Das Geheimnis der Hieroglyphen ist entschleiert. Seine Erkenntnisse legte Champollion in einem Brief an die "Académie des Inscriptions et Belles Lettres" in Paris dar. Am 27. September 1822 stellte Champollion seine Forschungsergebnisse auf einer Sitzung der Akademie vor. Schon ein Jahr später verfasste Champollion eine Gesamtdarstellung zur ägyptischen Schrift, die er am 29. März 1824 dem französischen König Ludwig XVIII. persönlich übergab.

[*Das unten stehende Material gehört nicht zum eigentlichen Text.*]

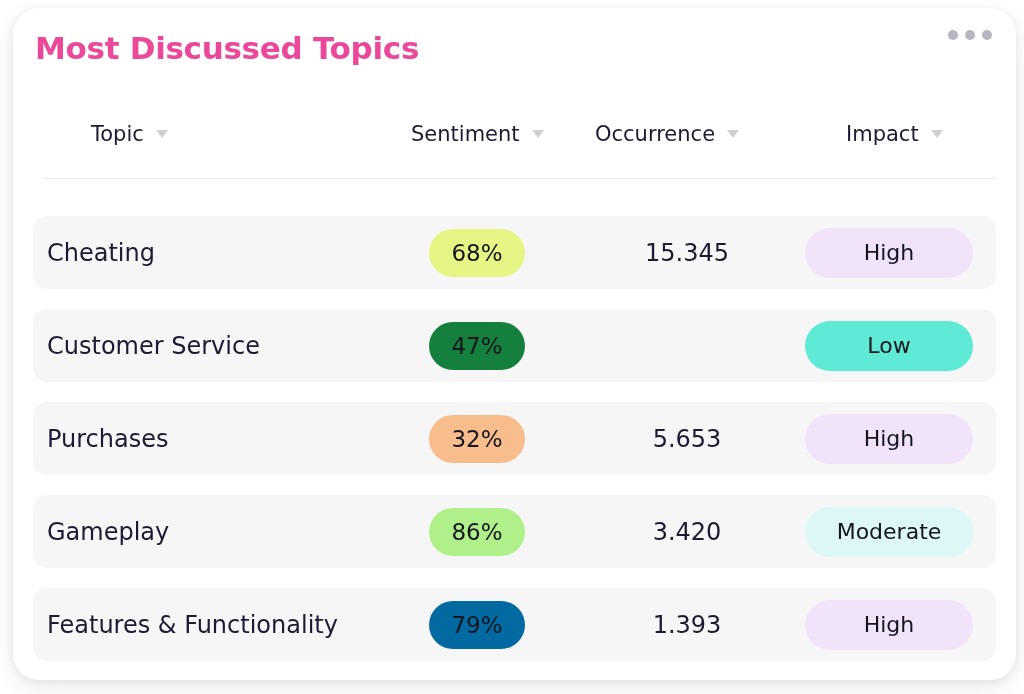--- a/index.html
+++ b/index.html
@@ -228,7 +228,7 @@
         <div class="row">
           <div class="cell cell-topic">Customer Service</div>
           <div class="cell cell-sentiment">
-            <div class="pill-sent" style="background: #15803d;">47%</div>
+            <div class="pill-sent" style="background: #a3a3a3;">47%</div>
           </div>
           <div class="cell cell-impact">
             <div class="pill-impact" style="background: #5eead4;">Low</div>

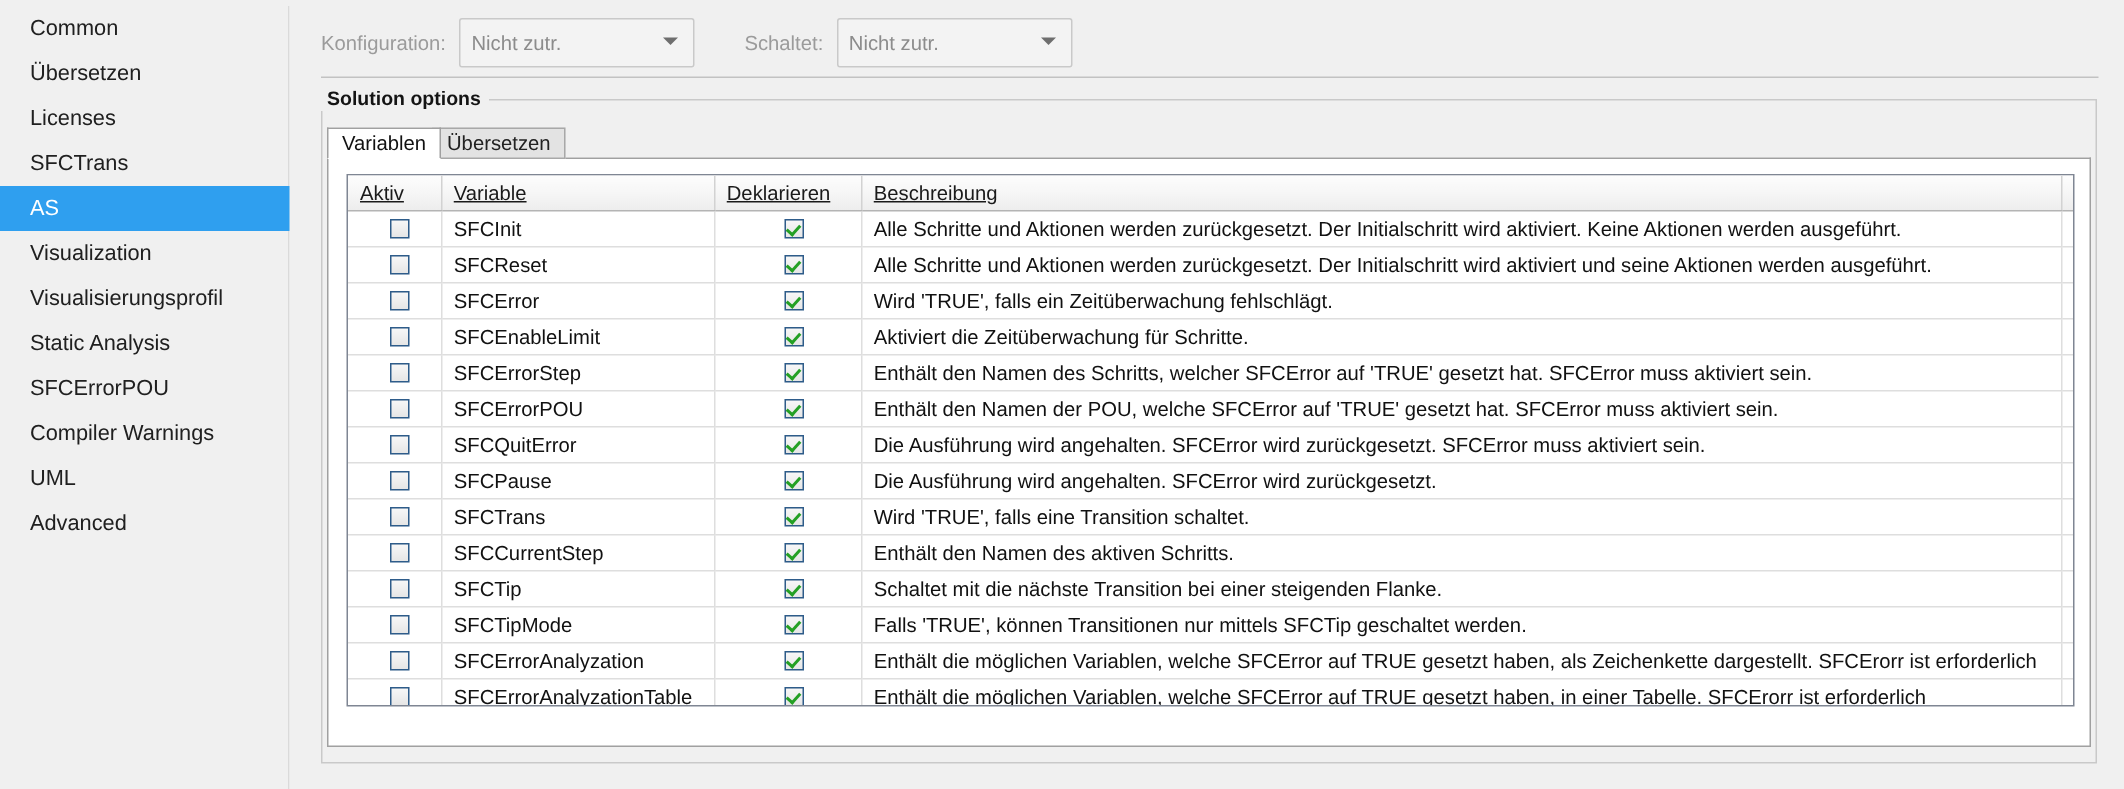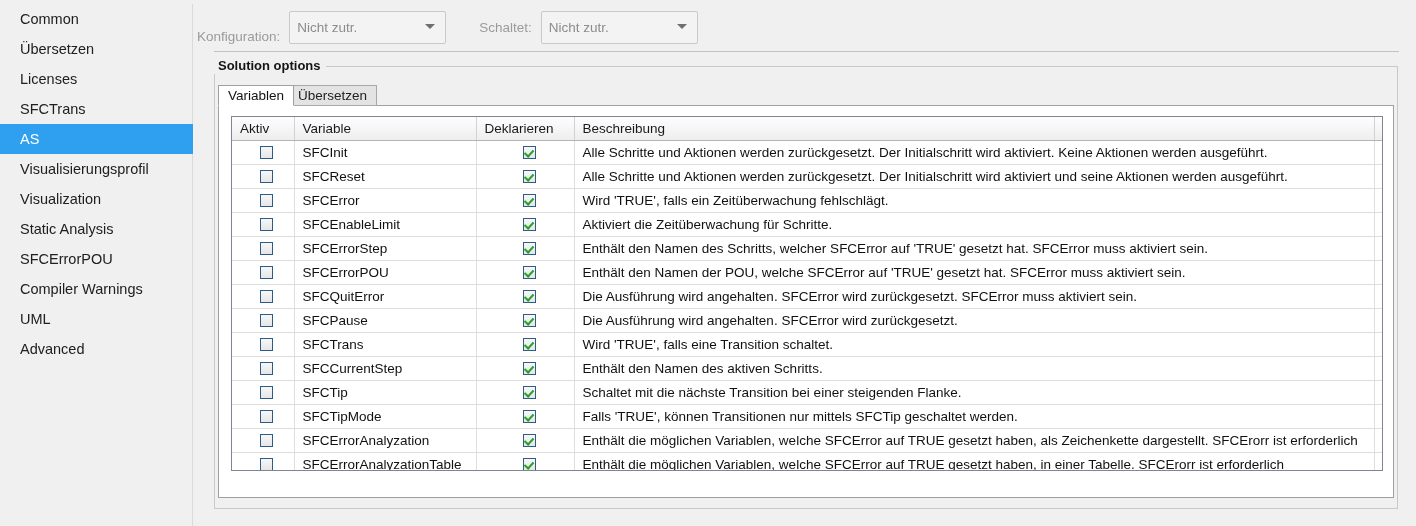--- a/index.html
+++ b/index.html
@@ -69,10 +69,10 @@
   
   #filterbar {
     position: absolute;
-    left: 4px; top: 12px;
+    left: 21px; top: 12px;
     height: 32px;
     display: flex;
-    align-items: flex-end;
+    align-items: center;
   }
   .field-label {
     color: #9b9b9b;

Von August 1828 bis Dezember 1829 leitete Champollion eine französisch-toskanische Expedition, die ihn durch Ägypten entlang des Nil bis an den zweiten Katarakt bis Wadi Halfa führt. Bei diesem Unternehmen kann er seine Erkenntnisse zur Hieroglyphenschrift anwenden und überprüfen. 1831 wird für Champollion am Collège de France der weltweit erste Lehrstuhl für ägyptische Geschichte und Archäologie eingerichtet. Doch bereits im darauffolgenden Jahr, am 4. März 1832, stirbt Champollion im Alter von nur 41 Jahren an einem Schlaganfall.

Richard Lepsius setzt die Arbeit fort

In Deutschland setzte der in Naumburg geborene Richard Lepsius (1810-1884) die Arbeit von Champollion fort. Er konnte nachweisen, dass Champollions System der Entzifferung der Hieroglyphen im Grunde richtig ist. Lepsius erkannte zudem, dass es nicht nur Sinnzeichen (Bilder) und Einkonsonantenzeichen (Buchstaben) in der Hieroglyphenschrift gibt, sondern auch Silbenzeichen, das heißt Zwei- und Dreikonsonantenzeichen. 1866, auf seiner zweiten Ägypten-Expedition, findet Lepsius in Tanis im Ostdelta einen weiteren dreisprachig in Stein gemeißelten Priesterbeschluss. Auch mit diesen Texten kann er Champollions Ansatz zur Entzifferung der Hieroglyphenschrift bestätigen.

Sehenswert

Die Sonderausstellung "Neue Wege zu alter Weisheit - 200 Jahre Entzifferung der altägyptischen Hieroglyphen" kann bis zum 13. November im Ägyptischen Museum "Georg Steindorff", Kroch-Hochhaus, Goethestraße 2 in Leipzig besichtigt werden. Öffnungszeiten: Mittwochs bis freitags 13 bis 17 Uhr, samstags und sonntags und an Feiertagen 10 bis 17 Uhr. Montags und dienstags ist geschlossen.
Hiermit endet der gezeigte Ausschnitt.